California’s Attorney General Has A Plan To Take On Police Violence


When California Attorney General Kamala Harris was sworn in for her second term on Monday, she announced plans to address excessive use of force and continue the dialogue about policing tactics. Harris hopes to ease the tension between police officers and the general public, as other attorney generals stay silent on the issue of police conduct.

During her inaugural speech, Harris outlined her plan to investigate how the state’s Department of Justice conducts training on bias and use of force. Specifically, the state’s Division of Law Enforcement has been asked to produce a thorough report of special agent training.

The attorney general also committed to talking with law enforcement and the communities they serve, in order to address the tensions between them. “The work to build trust with the communities we are sworn to protect never ends. Trust is a reciprocal relationship. We must acknowledge that too many have felt the sting of injustice,” she said. “As a career prosecutor, I have always known one central truth: the public and law enforcement need each other to keep our communities safe.”

In light of numerous police killings of unarmed civilians last year, which disproportionately impacted mentally ill persons and people of color, Harris’ remarks seem hopeful. However, tied in with national demands for a reduced use of force are calls for independent prosecutors to review incidents of police brutality, which Harris does not endorse.
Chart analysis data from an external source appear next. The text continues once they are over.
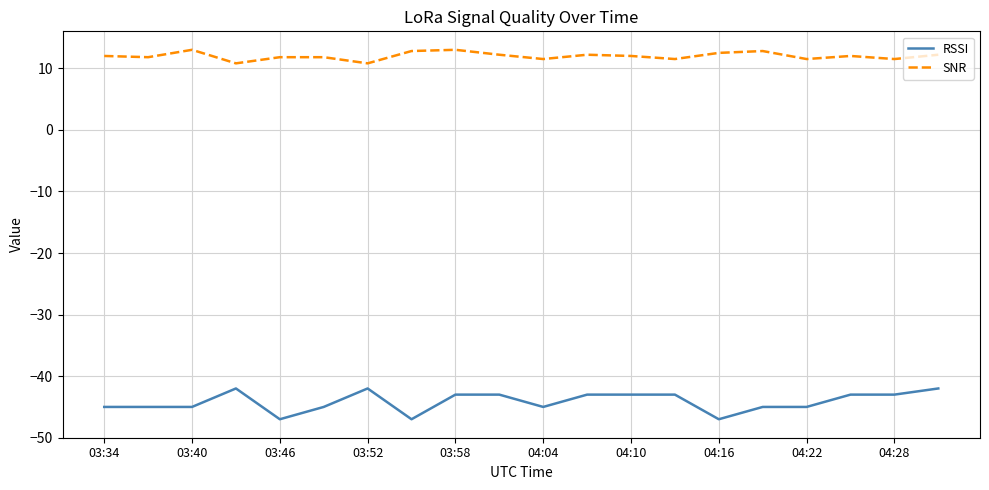

What is the smallest value displayed?

-47.0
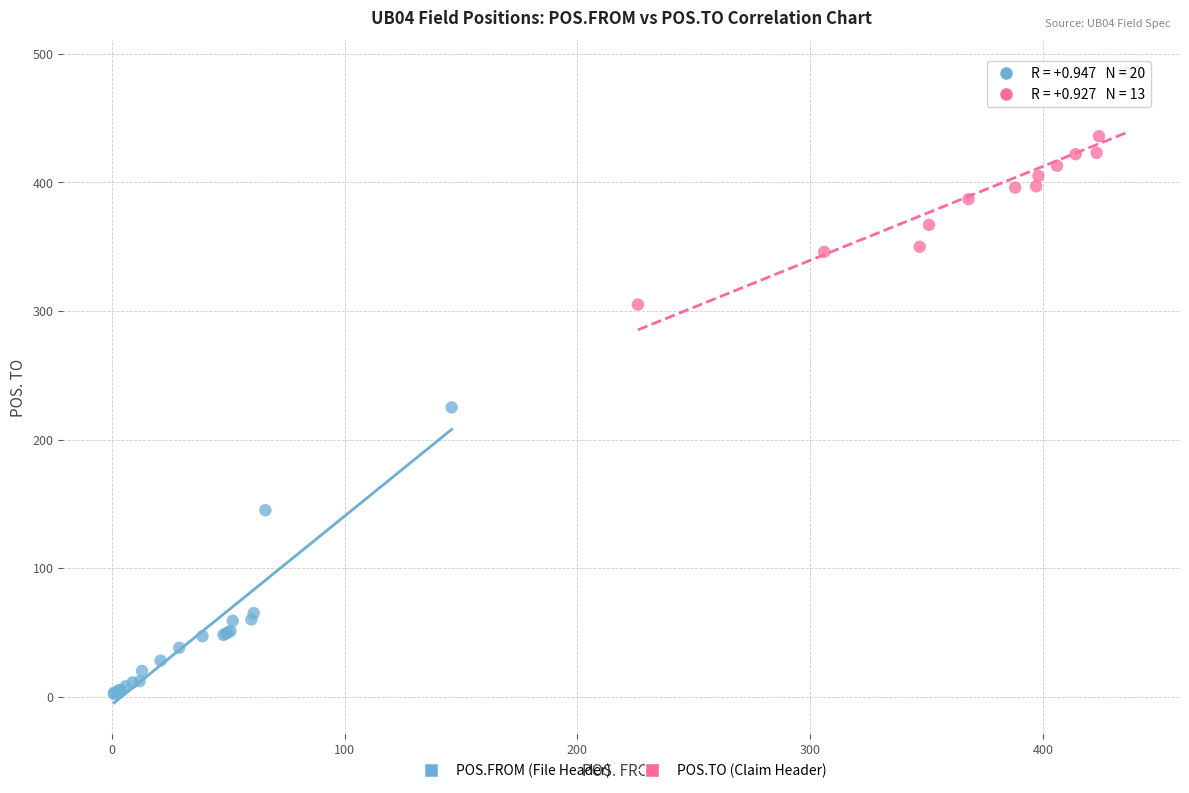

Which series reaches the maximum Y coordinate?

POS.TO (Claim Header)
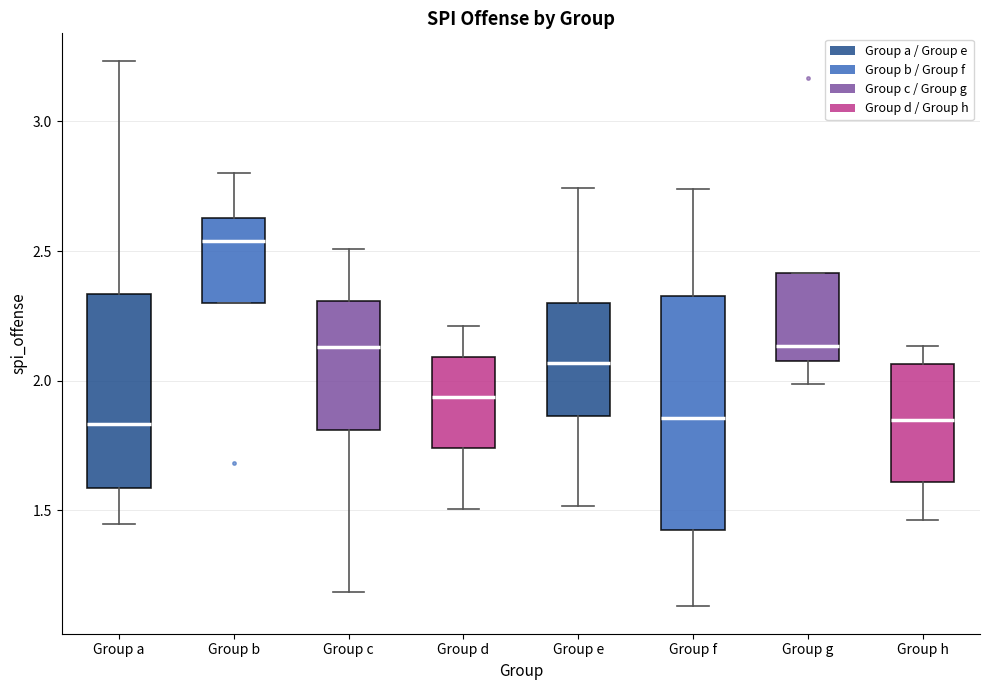

Which box is the tallest, from its lower edge to its upper edge?

Group f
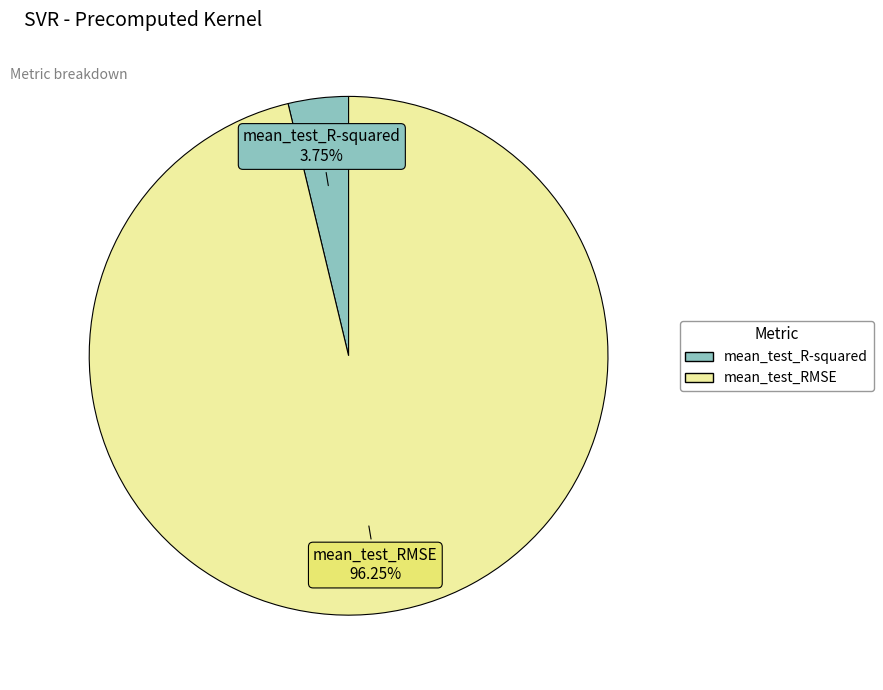

To the nearest percent, what portion does mean_test_R-squared represent?

4%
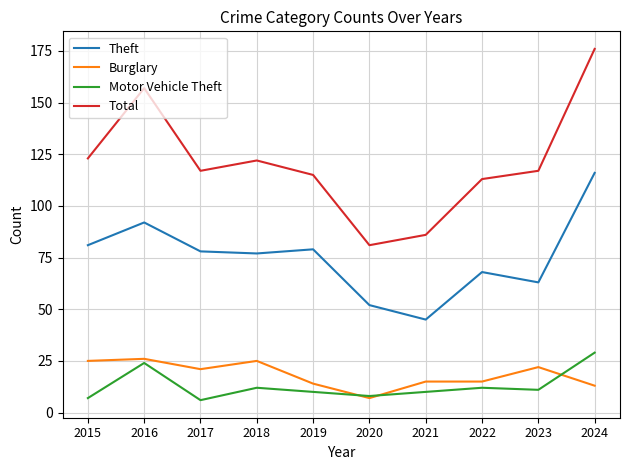

The value of Total at 2017 is 181. True or false?

False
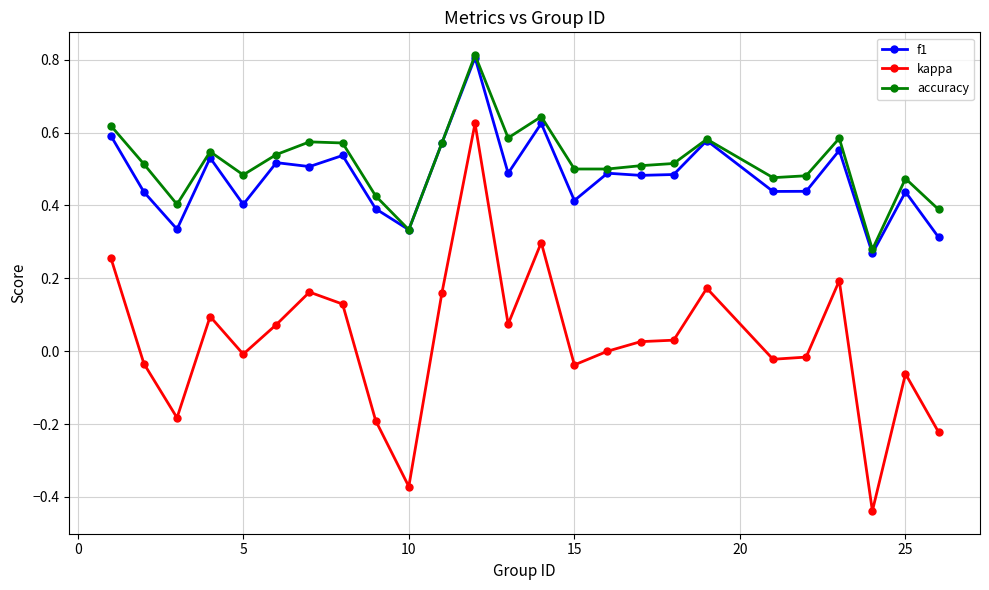

True or false: kappa has more than 1 points higher than both neighbors.

True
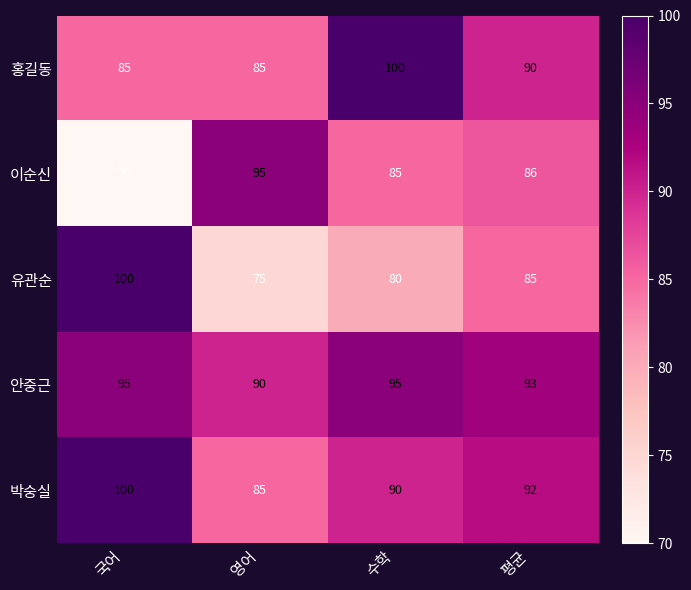

Reading left to right, extract all data points from this chart.

홍길동: 85	85	100	90
이순신: 70	95	85	86
유관순: 100	75	80	85
안중근: 95	90	95	93
박숭실: 100	85	90	92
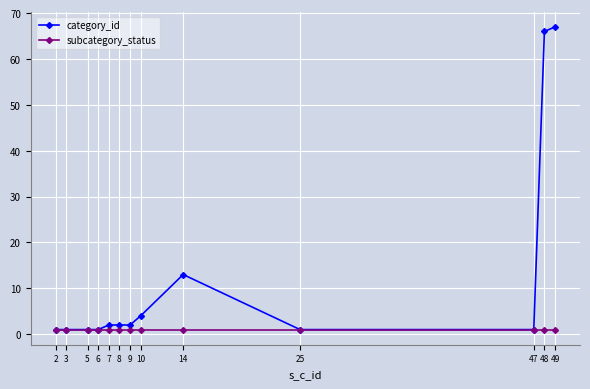

What are all the series names shown in the legend?

category_id, subcategory_status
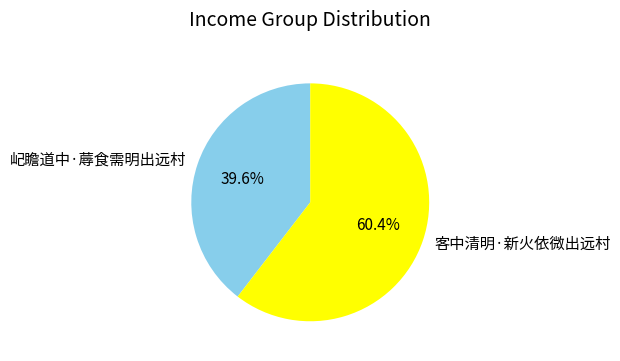

What is the ratio of the value at 屺瞻道中·蓐食需明出远村 to the value at 客中清明·新火依微出远村?

0.7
“I don’t think it would be good public policy to take the discretion from elected district attorneys,” she expressed last month. “I don’t think there’s an inherent conflict. … Where there are abuses, we have designed the system to address them.”

Most officers are not charged, let alone convicted in excessive force cases, and prosecutors have a far-reaching hand in those trials. Many believe there are conflicts of interest when local prosecutors, like Robert McCulloch in St. Louis who oversaw the grand jury review of Darren Wilson, are involved in the investigation of officers they work with on a daily basis and lean on for re-election.

So if the way indictments and prosecutions are conducted is not reformed, a commitment to addressing excessive force cases may not actually lead to the reforms people want. Still, it remains to be seen if and how Harris will address the deaths of Ezell Ford and Omar Abrego, who were killed by police in Los Angeles. Local police say they are still investigating the cases in the face of community protest. And the autopsy in Ford’s case dubs it a homicide. People have petitioned the attorney general to either appoint a special prosecutor to investigate their cases or press charges herself.